Y el día transcurrió sin que se dieran cuenta. A la hora prevista, fueron de nuevo a la orilla del mar, se sentaron en las rocas y contemplaron ese espectáculo que gente de todo el mundo va a ver. Lauren abrió los brazos y exclamó:
– ¡Miguel Ángel está en forma esta tarde!
Arthur la miró sonriendo. La noche cayó muy deprisa. Se refugiaron en la casa. Arthur se ocupó de «los cuidados del cuerpo» de Lauren. Luego encendió la chimenea del saloncito, donde se instalaron ambos después de que él hubiera tomado una cena ligera.
– Y esa maleta negra que has mencionado antes, ¿qué es?
– ¡No se te escapa nada!
– Presto atención, simplemente.
– Es una maleta que pertenecía a mamá. Ahí guardaba todas sus cartas y todos sus recuerdos. Creo que esa maleta contiene lo esencial de su vida.
– ¿Por qué lo crees?
Esa maleta era un gran misterio. Él podía disponer de toda la casa, salvo del armario donde estaba guardada. Prohibición expresa de acercarse.
– ¡Y te aseguro que no me hubiera arriesgado a hacerlo!
– ¿Dónde está?
– Ahí al lado, en el despacho.
– ¿Y no has venido nunca para abrirla? ¡No puedo creerlo!
Debía de contener toda la vida de su madre, y no había querido precipitar ese momento; se había dicho que tenía que ser adulto y estar dispuesto de verdad a exponerse a abrirla para comprender.
– Bueno, la verdad es que siempre me ha dado mucho miedo -confesó finalmente al observar la expresión escéptica de Lauren.
– ¿Por qué?
– No sé…, miedo de que cambie la imagen que he conservado de ella, miedo de que me invada la tristeza.
– ¡Ve a buscarla!
Arthur no se movió.

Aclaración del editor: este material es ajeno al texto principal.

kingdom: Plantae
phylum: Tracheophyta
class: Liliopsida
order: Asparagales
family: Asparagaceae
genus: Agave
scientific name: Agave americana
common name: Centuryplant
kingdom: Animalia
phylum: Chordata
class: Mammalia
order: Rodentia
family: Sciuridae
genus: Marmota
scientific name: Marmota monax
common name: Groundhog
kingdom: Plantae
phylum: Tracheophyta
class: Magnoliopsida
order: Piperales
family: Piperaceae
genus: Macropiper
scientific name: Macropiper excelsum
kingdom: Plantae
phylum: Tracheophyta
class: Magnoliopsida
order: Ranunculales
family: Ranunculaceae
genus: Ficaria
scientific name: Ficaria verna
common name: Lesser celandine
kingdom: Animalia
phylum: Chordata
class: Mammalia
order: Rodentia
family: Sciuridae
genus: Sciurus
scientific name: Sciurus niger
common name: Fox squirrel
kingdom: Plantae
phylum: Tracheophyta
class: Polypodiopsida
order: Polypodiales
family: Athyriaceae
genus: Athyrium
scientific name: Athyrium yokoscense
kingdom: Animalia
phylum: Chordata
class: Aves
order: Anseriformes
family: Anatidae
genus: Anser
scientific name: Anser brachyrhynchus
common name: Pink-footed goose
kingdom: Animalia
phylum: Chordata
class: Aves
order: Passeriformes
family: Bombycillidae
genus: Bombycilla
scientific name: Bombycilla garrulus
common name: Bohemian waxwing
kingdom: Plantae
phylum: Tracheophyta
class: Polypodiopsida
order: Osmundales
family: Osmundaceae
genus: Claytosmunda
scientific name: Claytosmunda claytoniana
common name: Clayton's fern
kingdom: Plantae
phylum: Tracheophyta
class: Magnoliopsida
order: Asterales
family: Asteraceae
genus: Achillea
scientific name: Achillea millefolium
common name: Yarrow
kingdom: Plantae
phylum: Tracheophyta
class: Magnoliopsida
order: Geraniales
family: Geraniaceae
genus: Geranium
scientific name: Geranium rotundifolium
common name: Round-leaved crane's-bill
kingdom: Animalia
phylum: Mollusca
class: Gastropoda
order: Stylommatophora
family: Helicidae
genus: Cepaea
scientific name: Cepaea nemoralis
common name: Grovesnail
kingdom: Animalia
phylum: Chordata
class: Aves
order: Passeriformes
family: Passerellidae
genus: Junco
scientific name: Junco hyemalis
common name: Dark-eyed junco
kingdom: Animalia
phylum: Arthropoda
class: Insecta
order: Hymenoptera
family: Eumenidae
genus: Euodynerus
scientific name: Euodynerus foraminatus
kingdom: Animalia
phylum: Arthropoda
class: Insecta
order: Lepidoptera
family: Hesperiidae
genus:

Ella insistió en que fuera a buscarla, diciéndole que no tenía por qué tener miedo. Si Lili había metido toda su vida en una maleta, sin duda era para que un día su hijo supiese quién había sido. Ella no lo había querido para que viviera con el recuerdo de una imagen.
– El riesgo de amar es amar tanto los defectos como las cualidades, porque son indisociables. ¿De qué tienes miedo? ¿De juzgar a tu madre? No tienes alma de juez. No puedes fingir que el contenido de la maleta no existe, estás infringiendo su ley… ¡Te lo dejó para que lo sepas todo sobre ella, para prolongar lo que el tiempo no le dejó hacer, para que la conozcas de verdad, no sólo como niño, sino con tus ojos y tu corazón de hombre!